**EXERCISE DIRECTIONS:**
Carry on the article about Sonnenbatterie's home battery systems, starting after its last sentence.

[[ READING PASSAGE, beginning ]]

Sonnenbatterie has sold more than 4,000 battery systems across Europe, recently opened a California office, and just raised almost $10 million to grow production for the residential and commercial energy storage startup.

The firm collected $9.4 million, led by Munich Venture Partners, a cleantech VC specialist, and Chrysalix SET, an Amsterdam-based management firm, along with previous investor eCAPITAL, a Münster-based VC firm.

Sonnenbatterie knows how to build and sell battery-based storage for the EU. But will the product and its value proposition translate to American needs? Is this the right market timing to scale a residential battery business like the business at Outback Power? Does the storage system business need a financing piece, as offered by Stem, Coda and Green Charge?

We spoke with the Germany-based software company and hardware integrator earlier this year.

CEO Christoph Ostermann said that German residential customers are fed up with high electricity prices and want independence from the utility. In the U.S., the motivation often seems to be the desire for backup power for when the grid goes down or during natural disasters, as well as a hedge against utility pricing. As GTM has reported, because the typical German home uses less electricity than the typical U.S. home, 4.5 kilowatt-hours' worth of battery power is enough to keep the electricity running all night long. That’s important for a customer aiming for energy independence as an end goal, as opposed to those sizing their battery systems for backup power when the grid fails.

[[ READING PASSAGE, end ]]
[[ INFORMATION GIVEN, beginning ]]

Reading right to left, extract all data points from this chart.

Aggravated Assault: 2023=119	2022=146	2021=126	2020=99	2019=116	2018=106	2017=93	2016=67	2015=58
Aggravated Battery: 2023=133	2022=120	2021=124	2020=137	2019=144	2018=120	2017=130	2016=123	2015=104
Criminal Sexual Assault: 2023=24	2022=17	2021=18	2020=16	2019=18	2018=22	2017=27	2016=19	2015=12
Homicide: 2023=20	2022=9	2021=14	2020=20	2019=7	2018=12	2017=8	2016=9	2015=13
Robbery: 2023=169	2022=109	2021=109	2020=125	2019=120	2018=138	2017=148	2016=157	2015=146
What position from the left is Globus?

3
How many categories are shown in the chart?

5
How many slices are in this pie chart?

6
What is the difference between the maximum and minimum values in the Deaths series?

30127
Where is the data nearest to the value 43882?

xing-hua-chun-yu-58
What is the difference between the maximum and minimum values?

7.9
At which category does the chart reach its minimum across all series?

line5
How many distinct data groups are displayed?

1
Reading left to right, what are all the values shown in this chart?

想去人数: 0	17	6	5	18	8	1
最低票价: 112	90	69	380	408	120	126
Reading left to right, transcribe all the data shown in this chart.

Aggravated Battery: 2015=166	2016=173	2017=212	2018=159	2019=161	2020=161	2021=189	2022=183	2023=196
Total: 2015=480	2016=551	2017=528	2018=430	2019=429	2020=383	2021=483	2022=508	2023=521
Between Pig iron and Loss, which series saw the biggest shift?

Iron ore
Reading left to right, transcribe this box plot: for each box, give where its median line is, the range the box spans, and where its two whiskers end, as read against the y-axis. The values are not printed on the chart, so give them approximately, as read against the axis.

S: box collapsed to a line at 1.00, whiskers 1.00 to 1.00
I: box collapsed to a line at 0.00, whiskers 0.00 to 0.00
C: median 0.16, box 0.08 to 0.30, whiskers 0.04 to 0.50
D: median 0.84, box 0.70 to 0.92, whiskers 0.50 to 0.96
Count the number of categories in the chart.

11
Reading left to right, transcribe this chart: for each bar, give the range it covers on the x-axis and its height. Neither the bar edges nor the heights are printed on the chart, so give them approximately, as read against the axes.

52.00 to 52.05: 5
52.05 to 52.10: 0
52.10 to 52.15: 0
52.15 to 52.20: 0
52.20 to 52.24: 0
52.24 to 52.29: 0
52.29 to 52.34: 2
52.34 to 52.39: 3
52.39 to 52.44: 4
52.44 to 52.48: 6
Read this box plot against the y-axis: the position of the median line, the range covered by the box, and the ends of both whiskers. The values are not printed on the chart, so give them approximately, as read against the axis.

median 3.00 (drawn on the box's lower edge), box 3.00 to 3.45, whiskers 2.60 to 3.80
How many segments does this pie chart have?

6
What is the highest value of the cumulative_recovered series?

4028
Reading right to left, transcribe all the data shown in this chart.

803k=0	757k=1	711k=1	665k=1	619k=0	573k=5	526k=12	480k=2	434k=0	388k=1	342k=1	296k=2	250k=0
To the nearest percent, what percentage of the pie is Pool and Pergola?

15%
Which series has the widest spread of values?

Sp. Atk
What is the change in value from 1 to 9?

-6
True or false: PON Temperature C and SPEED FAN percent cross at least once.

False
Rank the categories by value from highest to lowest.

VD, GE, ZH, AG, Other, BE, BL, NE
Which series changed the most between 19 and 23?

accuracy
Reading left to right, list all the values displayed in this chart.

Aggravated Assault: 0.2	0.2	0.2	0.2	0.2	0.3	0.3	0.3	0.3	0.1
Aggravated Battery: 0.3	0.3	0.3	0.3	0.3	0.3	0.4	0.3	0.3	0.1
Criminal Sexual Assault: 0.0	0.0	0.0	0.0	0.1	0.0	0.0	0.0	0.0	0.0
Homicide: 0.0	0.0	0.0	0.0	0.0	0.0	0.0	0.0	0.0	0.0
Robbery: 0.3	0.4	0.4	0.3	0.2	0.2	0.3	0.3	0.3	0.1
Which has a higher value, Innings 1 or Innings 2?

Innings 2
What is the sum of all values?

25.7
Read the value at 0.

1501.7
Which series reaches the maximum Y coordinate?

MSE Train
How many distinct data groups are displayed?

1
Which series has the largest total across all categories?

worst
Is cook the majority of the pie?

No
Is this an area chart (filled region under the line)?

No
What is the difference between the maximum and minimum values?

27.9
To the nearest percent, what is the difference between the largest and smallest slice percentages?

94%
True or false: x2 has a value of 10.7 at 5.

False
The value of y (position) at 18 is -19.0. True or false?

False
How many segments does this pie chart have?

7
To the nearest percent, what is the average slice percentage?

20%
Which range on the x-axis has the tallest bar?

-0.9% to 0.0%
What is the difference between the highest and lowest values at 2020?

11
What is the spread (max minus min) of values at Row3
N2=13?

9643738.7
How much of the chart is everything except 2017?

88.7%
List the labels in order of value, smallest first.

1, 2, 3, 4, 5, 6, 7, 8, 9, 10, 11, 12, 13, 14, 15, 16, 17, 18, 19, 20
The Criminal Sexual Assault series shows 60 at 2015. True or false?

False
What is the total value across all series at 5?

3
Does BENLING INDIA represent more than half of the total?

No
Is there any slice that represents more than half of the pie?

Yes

[[ INFORMATION GIVEN, end ]]

**RESULT FOR THIS EXERCISE:**
The German startup, founded in 2008, has built a software platform to integrate solar panels, lithium-ion batteries and home energy management systems into an "intelligent" system. These systems range in price from about $13,000 for a 4.5-kilowatt-hour storage system to about $21,000 for a 10-kilowatt-hour system, according to the CEO. The company offers modular systems sized up to 60 kilowatt-hours.

Ostermann said, "Our business plan is not based on some magic reduction of the lithium-ion battery price." The company has stressed safety in battery chemistry and has settled on a lithium-ion phosphate chemistry, sacrificing the energy density of other lithium-ion formulations.     

The CEO claimed that the firm was profitable when we spoke with him earlier this year.

Residential and commercial battery storage is still expensive and unproven. Companies such as Coda, Green Charge, Stem and SolarCity (using Tesla's batteries) have started financing energy storage via the same lease and third-party ownership structure that has ignited the residential solar industry, removing the technology risk for the customer.

In February, Green Charge and partner TIP Capital announced a $10 million fund to support new projects. Then, in July, Green Charge Networks brought in $56 million from K Road DG to expand its energy storage program; the company claimed this was “the largest amount of capital raised by any company in the intelligent energy storage space" at the time. That was until Stem banked $100 million for its no-money-down storage.

So the race in the storage industry might not just be about hardware and software, but rather about scaling, financing and cost reduction in the same vein as what SolarCity has accomplished.

And that will require a lot more than $10 million.

Source: GTM Research

GTM Research has compiled the top fifteen energy storage VC fundings in 2014, and despite word of a purported bubble, the $600 million total (with the largest round going to the as-yet-unproven Boston-Power) does not appear to reveal very much VC momentum.